My husband was diagnosed with Stage IIIC colon cancer 10/21/04(4.3 CEA) with surgery on 10/22/04 (CEA 2 weeks later 1.7). He did 6 months FOLFOX with only a delay of 1 week due to platelets (52). Finished chemo in May 05. June CEA 1.7; July CEA 1.2; Sept. 2.4 with steady rises every 6 weeks til Pet/CT in January with CEA 5.5. Presacral mass 1.8cm.
Had laporascopic surgery on 2/15/06. 6 Days after surgery CEA 4.2 so the onc. said there was more despite the surgeon spending 3 1/2 hours looking for other cancer before going after the presacral mass. The mass was poorly differentiated with the margins not clear - "focal extension to cauterized edges." He recommended chemo, but I asked him if we could redo the CEA as I did not think 6 days was long enough and I (surgeon/tumor board agreed) really thought he needed radiation due to the margins. Waited four weeks, and the CEA was 3.7. He decided to do radiation on the presacral spot. Went to radiation onc., and he said it was a recurrence and needs to be treated very aggressively. Light dose of Xeloda (1000mg) and 7 weeks/1 day of pelvic radiation with "coning" in to the presacral space last 2 weeks. He really tolerated the radiation really well and finished 5/22/06.
CEA 4 days after radiation 1.6
CEA 1 month later 1.8
CEA 2 month later 2.6
Naturally we are freaking as this is almost identical as to the numbers and path after chemo. I know these numbers are not big, but history has told us they are telling us something. With these slow rises last time, the onc. told us from the beginning that it was probably a local or pelvic recurrence. He is having quite a bit of lower back pain upon standing (same as before presacral surgery) but we attributed that to radiation damage/inflammation.
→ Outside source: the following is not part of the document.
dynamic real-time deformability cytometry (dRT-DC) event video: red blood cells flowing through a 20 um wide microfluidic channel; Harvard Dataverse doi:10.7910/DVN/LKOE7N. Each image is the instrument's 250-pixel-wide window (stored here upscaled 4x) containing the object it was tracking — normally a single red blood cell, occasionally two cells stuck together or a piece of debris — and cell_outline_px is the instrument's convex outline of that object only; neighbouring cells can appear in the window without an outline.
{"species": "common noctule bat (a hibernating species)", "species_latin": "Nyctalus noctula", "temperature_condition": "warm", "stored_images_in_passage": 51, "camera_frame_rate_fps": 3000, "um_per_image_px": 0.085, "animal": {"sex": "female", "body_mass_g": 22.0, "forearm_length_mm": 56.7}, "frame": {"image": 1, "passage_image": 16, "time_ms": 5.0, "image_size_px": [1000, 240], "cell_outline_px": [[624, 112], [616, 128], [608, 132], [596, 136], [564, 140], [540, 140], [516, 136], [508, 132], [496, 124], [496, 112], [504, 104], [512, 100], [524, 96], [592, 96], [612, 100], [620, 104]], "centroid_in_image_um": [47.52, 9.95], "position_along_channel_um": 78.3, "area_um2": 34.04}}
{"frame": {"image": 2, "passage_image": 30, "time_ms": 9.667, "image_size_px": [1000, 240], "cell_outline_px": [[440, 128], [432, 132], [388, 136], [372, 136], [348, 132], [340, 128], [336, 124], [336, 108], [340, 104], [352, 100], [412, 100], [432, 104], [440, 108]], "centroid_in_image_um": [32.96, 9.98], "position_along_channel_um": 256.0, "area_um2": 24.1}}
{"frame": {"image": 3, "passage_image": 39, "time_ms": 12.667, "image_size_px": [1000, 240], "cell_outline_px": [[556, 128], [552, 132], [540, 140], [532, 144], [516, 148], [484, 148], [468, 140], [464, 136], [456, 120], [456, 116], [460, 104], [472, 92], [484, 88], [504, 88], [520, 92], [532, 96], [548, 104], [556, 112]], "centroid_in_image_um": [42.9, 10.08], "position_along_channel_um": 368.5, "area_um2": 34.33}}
What are we missing? It seems he has done every thing by the book, and we are so afraid we are facing another recurrence. Why would he have a chemo failure (Drs. term), and then turn around with a radiation failure? Is there something else we need to do. I cannot get him to go for a 2nd opinion even though we live about 1 hour from Vanderbilt which is a NCI designated SPORE hospital for Gastro cancers. Hopefully, if we are facing another recurrence the Drs. will insist that he go.
I know this is long, but we just found out the latest CEA on 9/1/06 and we are really scared. He goes for a regular ONC check up on 9/28/06, and I will ask the Dr. to recheck his CEA then if he does not have it planned.